The Centre and state governments could not reach a consensus in a Goods and Services Tax Council meeting on Friday, on whether to provide tax relief on items, such as vaccines and other medical supplies needed to tackle the Covid-19 crisis.

The matter has been now been referred to a group of ministers, which will submit its report on June 8, the finance ministry said in a release.

“Will these benefits eventually be passed over to the end-user...The patient, the citizen...On that there were differing views,” Finance Minister Nirmala Sitharaman said after the meeting, The Indian Express reported. “So I suggested it should be taken to GoM [group of ministers] and then take a view.”

The council, however, decided to exempt the Integrated Goods and Services Tax, or IGST component, on the import of a number of medical equipment, vaccines and other coronavirus relief material till 31 August. Apart from vaccines, these items include medical oxygen, concentrators and other oxygen storage and transportation equipment and certain diagnostic markers test kits, the finance ministry said.

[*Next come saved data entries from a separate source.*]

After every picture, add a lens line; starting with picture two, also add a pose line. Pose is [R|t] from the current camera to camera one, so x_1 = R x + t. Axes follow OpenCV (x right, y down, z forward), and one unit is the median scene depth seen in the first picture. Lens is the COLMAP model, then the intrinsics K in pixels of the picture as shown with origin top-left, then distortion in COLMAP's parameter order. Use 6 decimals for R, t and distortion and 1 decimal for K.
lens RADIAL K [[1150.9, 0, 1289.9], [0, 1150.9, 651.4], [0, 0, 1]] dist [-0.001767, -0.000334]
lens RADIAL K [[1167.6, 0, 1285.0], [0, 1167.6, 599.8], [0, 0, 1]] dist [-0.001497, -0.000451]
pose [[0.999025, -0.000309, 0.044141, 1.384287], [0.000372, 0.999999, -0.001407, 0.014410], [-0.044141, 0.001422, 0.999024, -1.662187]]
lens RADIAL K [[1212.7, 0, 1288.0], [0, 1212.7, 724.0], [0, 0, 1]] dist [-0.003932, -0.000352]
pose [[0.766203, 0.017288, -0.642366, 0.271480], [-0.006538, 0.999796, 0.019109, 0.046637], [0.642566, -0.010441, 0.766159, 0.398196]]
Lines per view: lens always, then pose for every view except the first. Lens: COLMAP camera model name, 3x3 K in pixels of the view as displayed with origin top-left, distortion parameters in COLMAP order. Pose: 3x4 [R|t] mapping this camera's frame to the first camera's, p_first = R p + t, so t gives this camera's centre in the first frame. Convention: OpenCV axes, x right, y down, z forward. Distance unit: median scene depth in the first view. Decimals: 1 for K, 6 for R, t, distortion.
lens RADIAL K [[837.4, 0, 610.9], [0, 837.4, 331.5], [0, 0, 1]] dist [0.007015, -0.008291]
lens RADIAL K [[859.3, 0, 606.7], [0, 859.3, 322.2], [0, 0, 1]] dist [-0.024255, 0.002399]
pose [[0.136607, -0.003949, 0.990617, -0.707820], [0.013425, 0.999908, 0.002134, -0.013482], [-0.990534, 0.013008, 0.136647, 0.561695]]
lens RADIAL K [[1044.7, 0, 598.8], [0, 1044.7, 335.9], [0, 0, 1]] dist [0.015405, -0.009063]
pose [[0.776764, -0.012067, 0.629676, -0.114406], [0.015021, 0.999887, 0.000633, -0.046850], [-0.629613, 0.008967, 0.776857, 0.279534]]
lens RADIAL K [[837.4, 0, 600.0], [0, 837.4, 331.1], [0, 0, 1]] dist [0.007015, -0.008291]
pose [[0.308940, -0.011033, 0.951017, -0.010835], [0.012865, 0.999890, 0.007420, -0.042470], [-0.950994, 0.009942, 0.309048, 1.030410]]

The exemption has also been extended to vials of Amphotericin-B, the drug used to treat mucormycosis, or “black fungus”, a post-Covid complication.

So far, these goods were exempted from IGST only when these goods were imported “free of cost” for free distribution. However, now the exemption will be applicable even if they are imported on a payment basis, for donating to the government or on recommendation of state authority to any relief agency.

Among other decisions, the Centre proposed market borrowing of Rs 1.58 lakh crore to compensate states for the goods and services tax shortfall through back-to-back loans, like last year. But several states expressed discontent, suggesting it was an underestimation of projected revenue losses.

The Centre has pegged the GST compensation requirement at Rs 2.7 lakh crore for the financial year 2021-’22, of which Rs 1.1 lakh crore is expected to be met through cess collection. Like last year, revenue growth of 7% has been assumed to forecast the shortfall and borrowing requirement. However, the Centre and states are not on the same page on the matter of revenue growth estimation.

“Question of consensus is not there,” Kerala Finance Minister KN Balagopal told The Indian Express. “The 7% growth estimate will not be attainable because now this month there is not much growth [in revenues], at least in time of lockdown. That’s why that expectation is not correct.”

Punjab Finance Minister Manpreet Singh Badal and his Chhattisgarh counterpart TS Singh Deo also expressed their disagreement with the Centre’s projections.

The state finance ministers said that a special meeting will be held to take a final decision on GST compensation. However, there was no such mention in the official release of the Union finance ministry.